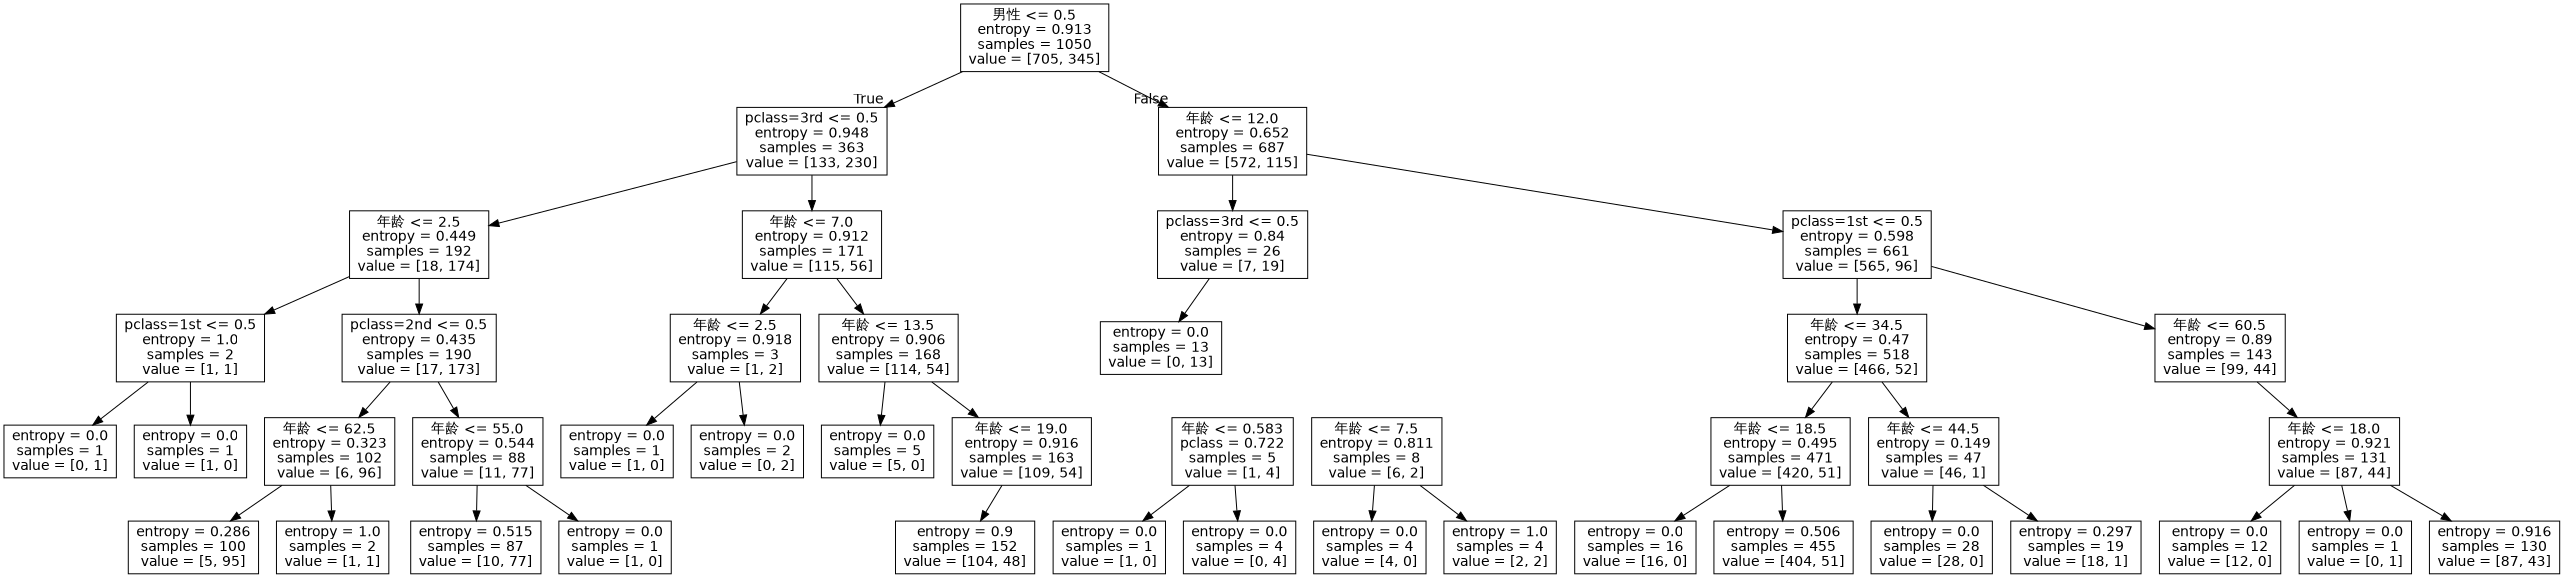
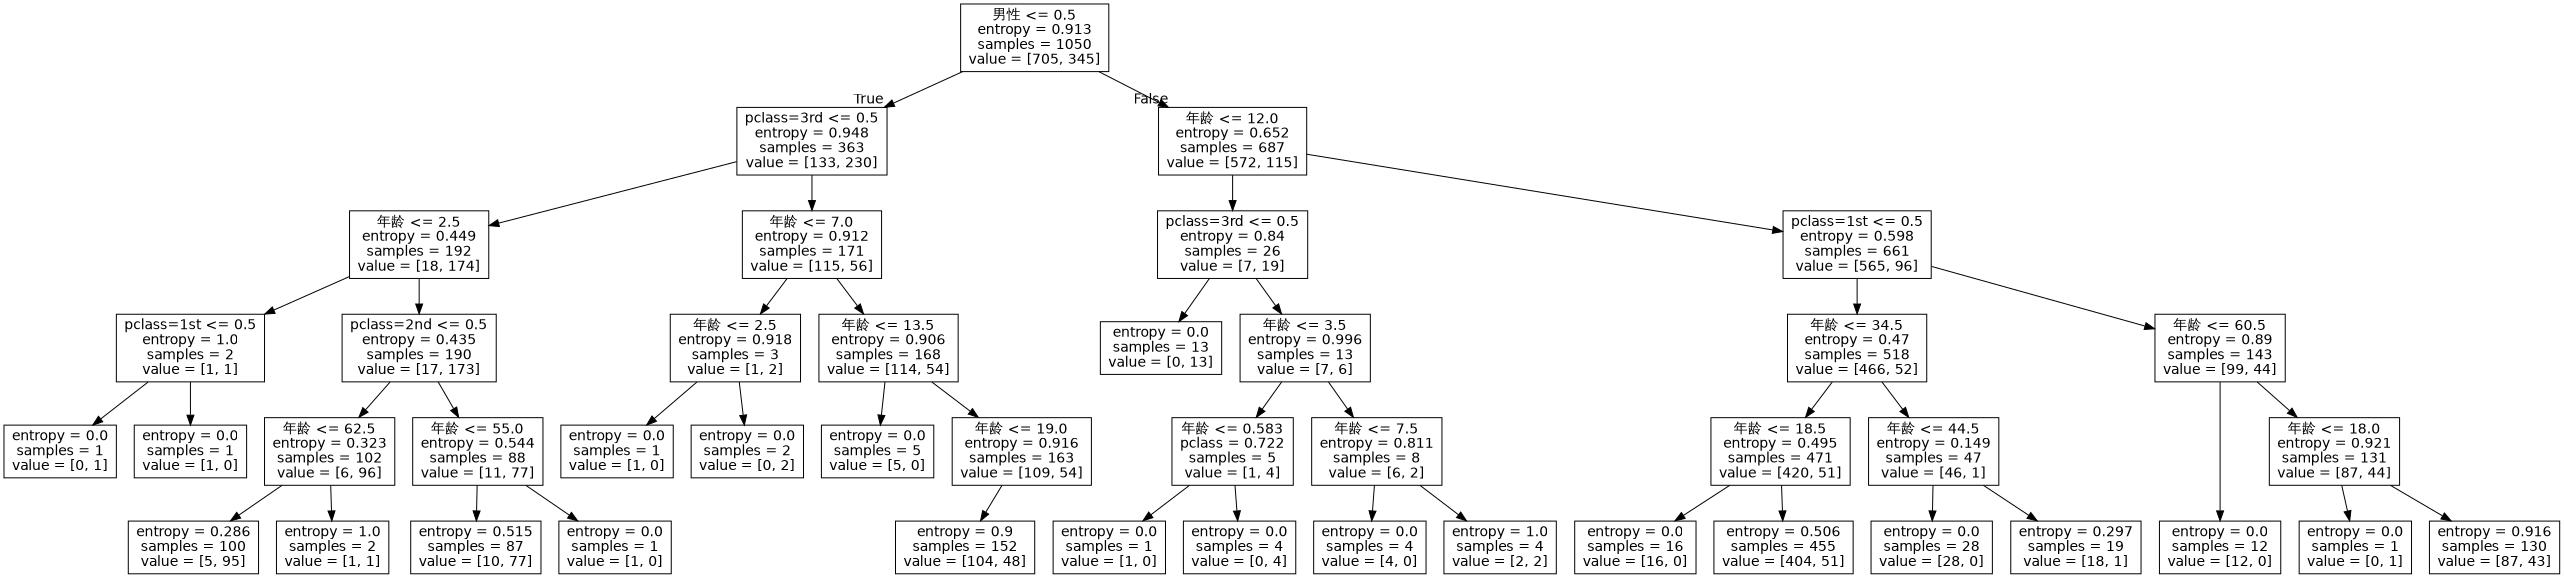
  digraph {
    node [fontname=helvetica shape=box]
    edge [fontname=helvetica]
    n1 [label="男性 <= 0.5\nentropy = 0.913\nsamples = 1050\nvalue = [705, 345]"]
    n2 [label="pclass=3rd <= 0.5\nentropy = 0.948\nsamples = 363\nvalue = [133, 230]"]
    n3 [label="年龄 <= 12.0\nentropy = 0.652\nsamples = 687\nvalue = [572, 115]"]
    n4 [label="年龄 <= 2.5\nentropy = 0.449\nsamples = 192\nvalue = [18, 174]"]
    n5 [label="年龄 <= 7.0\nentropy = 0.912\nsamples = 171\nvalue = [115, 56]"]
    n6 [label="pclass=3rd <= 0.5\nentropy = 0.84\nsamples = 26\nvalue = [7, 19]"]
    n7 [label="pclass=1st <= 0.5\nentropy = 0.598\nsamples = 661\nvalue = [565, 96]"]
    n8 [label="pclass=1st <= 0.5\nentropy = 1.0\nsamples = 2\nvalue = [1, 1]"]
    n9 [label="pclass=2nd <= 0.5\nentropy = 0.435\nsamples = 190\nvalue = [17, 173]"]
    n10 [label="年龄 <= 2.5\nentropy = 0.918\nsamples = 3\nvalue = [1, 2]"]
    n11 [label="年龄 <= 13.5\nentropy = 0.906\nsamples = 168\nvalue = [114, 54]"]
    n12 [label="entropy = 0.0\nsamples = 1\nvalue = [0, 1]"]
    n13 [label="entropy = 0.0\nsamples = 1\nvalue = [1, 0]"]
    n14 [label="年龄 <= 62.5\nentropy = 0.323\nsamples = 102\nvalue = [6, 96]"]
    n15 [label="年龄 <= 55.0\nentropy = 0.544\nsamples = 88\nvalue = [11, 77]"]
    n16 [label="entropy = 0.286\nsamples = 100\nvalue = [5, 95]"]
    n17 [label="entropy = 1.0\nsamples = 2\nvalue = [1, 1]"]
    n18 [label="entropy = 0.515\nsamples = 87\nvalue = [10, 77]"]
    n19 [label="entropy = 0.0\nsamples = 1\nvalue = [1, 0]"]
    n20 [label="entropy = 0.0\nsamples = 1\nvalue = [1, 0]"]
    n21 [label="entropy = 0.0\nsamples = 2\nvalue = [0, 2]"]
    n22 [label="entropy = 0.0\nsamples = 5\nvalue = [5, 0]"]
    n23 [label="年龄 <= 19.0\nentropy = 0.916\nsamples = 163\nvalue = [109, 54]"]
    n24 [label="entropy = 0.9\nsamples = 152\nvalue = [104, 48]"]
    n25 [label="entropy = 0.0\nsamples = 13\nvalue = [0, 13]"]
+   n26 [label="年龄 <= 3.5\nentropy = 0.996\nsamples = 13\nvalue = [7, 6]"]
    n27 [label="年龄 <= 34.5\nentropy = 0.47\nsamples = 518\nvalue = [466, 52]"]
    n28 [label="年龄 <= 60.5\nentropy = 0.89\nsamples = 143\nvalue = [99, 44]"]
    n29 [label="年龄 <= 0.583\npclass = 0.722\nsamples = 5\nvalue = [1, 4]"]
    n30 [label="年龄 <= 7.5\nentropy = 0.811\nsamples = 8\nvalue = [6, 2]"]
    n31 [label="entropy = 0.0\nsamples = 1\nvalue = [1, 0]"]
    n32 [label="entropy = 0.0\nsamples = 4\nvalue = [0, 4]"]
    n33 [label="entropy = 0.0\nsamples = 4\nvalue = [4, 0]"]
    n34 [label="entropy = 1.0\nsamples = 4\nvalue = [2, 2]"]
    n35 [label="年龄 <= 18.5\nentropy = 0.495\nsamples = 471\nvalue = [420, 51]"]
    n36 [label="年龄 <= 44.5\nentropy = 0.149\nsamples = 47\nvalue = [46, 1]"]
    n37 [label="年龄 <= 18.0\nentropy = 0.921\nsamples = 131\nvalue = [87, 44]"]
    n38 [label="entropy = 0.0\nsamples = 12\nvalue = [12, 0]"]
    n39 [label="entropy = 0.0\nsamples = 16\nvalue = [16, 0]"]
    n40 [label="entropy = 0.506\nsamples = 455\nvalue = [404, 51]"]
    n41 [label="entropy = 0.0\nsamples = 28\nvalue = [28, 0]"]
    n42 [label="entropy = 0.297\nsamples = 19\nvalue = [18, 1]"]
    n43 [label="entropy = 0.0\nsamples = 1\nvalue = [0, 1]"]
    n44 [label="entropy = 0.916\nsamples = 130\nvalue = [87, 43]"]
    n1 -> n2 [headlabel=True labelangle=45 labeldistance=2.5]
    n1 -> n3 [headlabel=False labelangle=-45 labeldistance=2.5]
    n2 -> n4
    n2 -> n5
    n3 -> n6
    n3 -> n7
    n4 -> n8
    n4 -> n9
    n5 -> n10
    n5 -> n11
    n6 -> n25
+   n6 -> n26
    n7 -> n27
    n7 -> n28
    n8 -> n12
    n8 -> n13
    n9 -> n14
    n9 -> n15
    n10 -> n20
    n10 -> n21
    n11 -> n22
    n11 -> n23
    n14 -> n16
    n14 -> n17
    n15 -> n18
    n15 -> n19
    n23 -> n24
+   n26 -> n29
+   n26 -> n30
    n27 -> n35
    n27 -> n36
    n28 -> n37
-   n37 -> n38
+   n28 -> n38
    n29 -> n31
    n29 -> n32
    n30 -> n33
    n30 -> n34
    n35 -> n39
    n35 -> n40
    n36 -> n41
    n36 -> n42
    n37 -> n43
    n37 -> n44
  }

==*==

**PROMPT:**
Can you copy the records above line for line, with every character unchanged, and leave out the pictures?

**COMPLETED TASK:**
  digraph {
    node [fontname=helvetica shape=box]
    edge [fontname=helvetica]
    n1 [label="男性 <= 0.5\nentropy = 0.913\nsamples = 1050\nvalue = [705, 345]"]
    n2 [label="pclass=3rd <= 0.5\nentropy = 0.948\nsamples = 363\nvalue = [133, 230]"]
    n3 [label="年龄 <= 12.0\nentropy = 0.652\nsamples = 687\nvalue = [572, 115]"]
    n4 [label="年龄 <= 2.5\nentropy = 0.449\nsamples = 192\nvalue = [18, 174]"]
    n5 [label="年龄 <= 7.0\nentropy = 0.912\nsamples = 171\nvalue = [115, 56]"]
    n6 [label="pclass=3rd <= 0.5\nentropy = 0.84\nsamples = 26\nvalue = [7, 19]"]
    n7 [label="pclass=1st <= 0.5\nentropy = 0.598\nsamples = 661\nvalue = [565, 96]"]
    n8 [label="pclass=1st <= 0.5\nentropy = 1.0\nsamples = 2\nvalue = [1, 1]"]
    n9 [label="pclass=2nd <= 0.5\nentropy = 0.435\nsamples = 190\nvalue = [17, 173]"]
    n10 [label="年龄 <= 2.5\nentropy = 0.918\nsamples = 3\nvalue = [1, 2]"]
    n11 [label="年龄 <= 13.5\nentropy = 0.906\nsamples = 168\nvalue = [114, 54]"]
    n12 [label="entropy = 0.0\nsamples = 1\nvalue = [0, 1]"]
    n13 [label="entropy = 0.0\nsamples = 1\nvalue = [1, 0]"]
    n14 [label="年龄 <= 62.5\nentropy = 0.323\nsamples = 102\nvalue = [6, 96]"]
    n15 [label="年龄 <= 55.0\nentropy = 0.544\nsamples = 88\nvalue = [11, 77]"]
    n16 [label="entropy = 0.286\nsamples = 100\nvalue = [5, 95]"]
    n17 [label="entropy = 1.0\nsamples = 2\nvalue = [1, 1]"]
    n18 [label="entropy = 0.515\nsamples = 87\nvalue = [10, 77]"]
    n19 [label="entropy = 0.0\nsamples = 1\nvalue = [1, 0]"]
    n20 [label="entropy = 0.0\nsamples = 1\nvalue = [1, 0]"]
    n21 [label="entropy = 0.0\nsamples = 2\nvalue = [0, 2]"]
    n22 [label="entropy = 0.0\nsamples = 5\nvalue = [5, 0]"]
    n23 [label="年龄 <= 19.0\nentropy = 0.916\nsamples = 163\nvalue = [109, 54]"]
    n24 [label="entropy = 0.9\nsamples = 152\nvalue = [104, 48]"]
    n25 [label="entropy = 0.0\nsamples = 13\nvalue = [0, 13]"]
+   n26 [label="年龄 <= 3.5\nentropy = 0.996\nsamples = 13\nvalue = [7, 6]"]
    n27 [label="年龄 <= 34.5\nentropy = 0.47\nsamples = 518\nvalue = [466, 52]"]
    n28 [label="年龄 <= 60.5\nentropy = 0.89\nsamples = 143\nvalue = [99, 44]"]
    n29 [label="年龄 <= 0.583\npclass = 0.722\nsamples = 5\nvalue = [1, 4]"]
    n30 [label="年龄 <= 7.5\nentropy = 0.811\nsamples = 8\nvalue = [6, 2]"]
    n31 [label="entropy = 0.0\nsamples = 1\nvalue = [1, 0]"]
    n32 [label="entropy = 0.0\nsamples = 4\nvalue = [0, 4]"]
    n33 [label="entropy = 0.0\nsamples = 4\nvalue = [4, 0]"]
    n34 [label="entropy = 1.0\nsamples = 4\nvalue = [2, 2]"]
    n35 [label="年龄 <= 18.5\nentropy = 0.495\nsamples = 471\nvalue = [420, 51]"]
    n36 [label="年龄 <= 44.5\nentropy = 0.149\nsamples = 47\nvalue = [46, 1]"]
    n37 [label="年龄 <= 18.0\nentropy = 0.921\nsamples = 131\nvalue = [87, 44]"]
    n38 [label="entropy = 0.0\nsamples = 12\nvalue = [12, 0]"]
    n39 [label="entropy = 0.0\nsamples = 16\nvalue = [16, 0]"]
    n40 [label="entropy = 0.506\nsamples = 455\nvalue = [404, 51]"]
    n41 [label="entropy = 0.0\nsamples = 28\nvalue = [28, 0]"]
    n42 [label="entropy = 0.297\nsamples = 19\nvalue = [18, 1]"]
    n43 [label="entropy = 0.0\nsamples = 1\nvalue = [0, 1]"]
    n44 [label="entropy = 0.916\nsamples = 130\nvalue = [87, 43]"]
    n1 -> n2 [headlabel=True labelangle=45 labeldistance=2.5]
    n1 -> n3 [headlabel=False labelangle=-45 labeldistance=2.5]
    n2 -> n4
    n2 -> n5
    n3 -> n6
    n3 -> n7
    n4 -> n8
    n4 -> n9
    n5 -> n10
    n5 -> n11
    n6 -> n25
+   n6 -> n26
    n7 -> n27
    n7 -> n28
    n8 -> n12
    n8 -> n13
    n9 -> n14
    n9 -> n15
    n10 -> n20
    n10 -> n21
    n11 -> n22
    n11 -> n23
    n14 -> n16
    n14 -> n17
    n15 -> n18
    n15 -> n19
    n23 -> n24
+   n26 -> n29
+   n26 -> n30
    n27 -> n35
    n27 -> n36
    n28 -> n37
-   n37 -> n38
+   n28 -> n38
    n29 -> n31
    n29 -> n32
    n30 -> n33
    n30 -> n34
    n35 -> n39
    n35 -> n40
    n36 -> n41
    n36 -> n42
    n37 -> n43
    n37 -> n44
  }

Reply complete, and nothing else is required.